## Reading text:

Monarch butterfly sightings have dropped across the Maritimes this year, including on PEI.
However, youth involved in Belfast Area Watershed Group’s ‘Who is Who in Your Back Yard’ program have been assisting the local population and international conservation efforts.
“Do you want to tag or release?” Elizabeth Carr asked her 13-year-old daughter, Zarabeth, at the watershed group headquarters last Wednesday.
Four youth were surrounded by patches of thriving swamp milkweed BAWG first planted about three years ago. It’s the only plant from which monarchs feed that is native to PEI and it has dwindled over time. Habitat loss like this is likely contributing to the butterfly species’ decline. World Wildlife Fund Canada and monarchwatch.org say habitat loss is contributing to their endangerment.
The pollinator faces imminent extirpation or complete extinction, according to multiple conservation organizations including the Committee On Endangered Species in Canada.
About 10 monarch cocoons, technically called chrysalises, were hanging from the top of a mesh cage just outside the BAWG Roseberry Pond office,.
A handful of freshly hatched monarchs rested inside on sticks and artificial habitat the group created for the tagging process.
In the end, Zarabeth tagged and released a monarch which would soon begin the first leg of a 4,000 to 5,000 km migratory path to Mexico.
Kayley Carter of Wood Islands released a tagged Monarch butterfly alongside her brother Devyn Carter and siblings Zarabeth and Jonah Carr of Hazlebrook. The tag and release was supported by the Belfast and Area Watershed Group and the PEI Wildlife Conservation Fund.

Following generations would typically return to Belfast next year. That is, if they manage to survive and pass obstacles and challenges on one of the world’s longest insect migratory paths.
BAWG has tagged 14 monarchs this year and has 10 more protected chrysalises they are waiting to tag and release.
Tracy Brown, executive director of the Bedeque Bay Environmental Management Association (BBEMA), which has been more heavily involved in monarch monitoring and tagging on PEI, is concerned.
“There were essentially no monarchs this year,” she said. “They just did not get up far enough to populate the Maritimes.”
Partner groups in Nova Scotia and New Brunswick reported no monarchs returning to their gardens.
The monarchs BAWG is protecting and tagging are among the few stragglers known to have made it to the region.
“It’s very disconcerting right now that our modern populations are so desperately low,” Ms Brown said.

## Record excerpts:
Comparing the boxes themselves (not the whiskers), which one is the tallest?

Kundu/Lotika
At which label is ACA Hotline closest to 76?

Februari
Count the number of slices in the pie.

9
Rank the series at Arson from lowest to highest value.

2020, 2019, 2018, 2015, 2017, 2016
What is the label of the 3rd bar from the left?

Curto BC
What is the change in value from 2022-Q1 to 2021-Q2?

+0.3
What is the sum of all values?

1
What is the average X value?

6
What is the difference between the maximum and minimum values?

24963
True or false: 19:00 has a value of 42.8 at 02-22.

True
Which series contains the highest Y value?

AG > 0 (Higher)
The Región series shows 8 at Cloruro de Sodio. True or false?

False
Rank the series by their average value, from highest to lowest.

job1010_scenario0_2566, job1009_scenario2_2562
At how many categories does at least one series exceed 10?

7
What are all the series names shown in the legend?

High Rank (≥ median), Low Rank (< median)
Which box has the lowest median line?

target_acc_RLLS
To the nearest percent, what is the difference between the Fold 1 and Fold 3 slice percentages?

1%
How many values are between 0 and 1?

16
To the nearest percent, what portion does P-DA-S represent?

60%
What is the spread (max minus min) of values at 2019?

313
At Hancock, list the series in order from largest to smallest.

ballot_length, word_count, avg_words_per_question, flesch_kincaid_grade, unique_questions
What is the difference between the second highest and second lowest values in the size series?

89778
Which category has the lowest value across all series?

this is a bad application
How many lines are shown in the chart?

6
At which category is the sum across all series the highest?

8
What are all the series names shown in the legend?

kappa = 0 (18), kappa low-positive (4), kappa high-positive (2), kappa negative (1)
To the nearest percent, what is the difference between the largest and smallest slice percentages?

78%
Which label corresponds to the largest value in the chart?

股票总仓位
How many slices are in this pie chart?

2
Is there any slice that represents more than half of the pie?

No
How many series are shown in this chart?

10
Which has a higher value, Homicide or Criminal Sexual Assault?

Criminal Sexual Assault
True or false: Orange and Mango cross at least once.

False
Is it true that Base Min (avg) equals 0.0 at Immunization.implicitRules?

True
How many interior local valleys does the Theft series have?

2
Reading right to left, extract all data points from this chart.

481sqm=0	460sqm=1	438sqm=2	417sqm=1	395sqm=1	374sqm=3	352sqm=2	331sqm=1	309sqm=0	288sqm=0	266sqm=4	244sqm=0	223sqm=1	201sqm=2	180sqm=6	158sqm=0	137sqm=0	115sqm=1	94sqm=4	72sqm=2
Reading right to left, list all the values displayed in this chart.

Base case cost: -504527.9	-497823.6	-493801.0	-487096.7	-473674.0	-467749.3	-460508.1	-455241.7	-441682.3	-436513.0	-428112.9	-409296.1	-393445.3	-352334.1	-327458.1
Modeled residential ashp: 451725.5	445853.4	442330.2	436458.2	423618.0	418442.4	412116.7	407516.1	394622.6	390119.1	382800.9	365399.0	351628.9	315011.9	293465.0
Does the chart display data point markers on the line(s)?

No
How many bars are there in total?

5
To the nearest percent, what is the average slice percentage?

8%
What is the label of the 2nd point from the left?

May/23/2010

## Required tasks:
1. In the monarch butterfly article, how many monarchs has BAWG tagged this year?
2. Translate this sentence from the monarch butterfly article into Spanish: "Partner groups in Nova Scotia and New Brunswick reported no monarchs returning to their gardens."
The lines that come after the text are not used here.

## Answers by item:
1. 14

2. Los grupos asociados de Nueva Escocia y Nuevo Brunswick informaron que ninguna monarca regresó a sus jardines.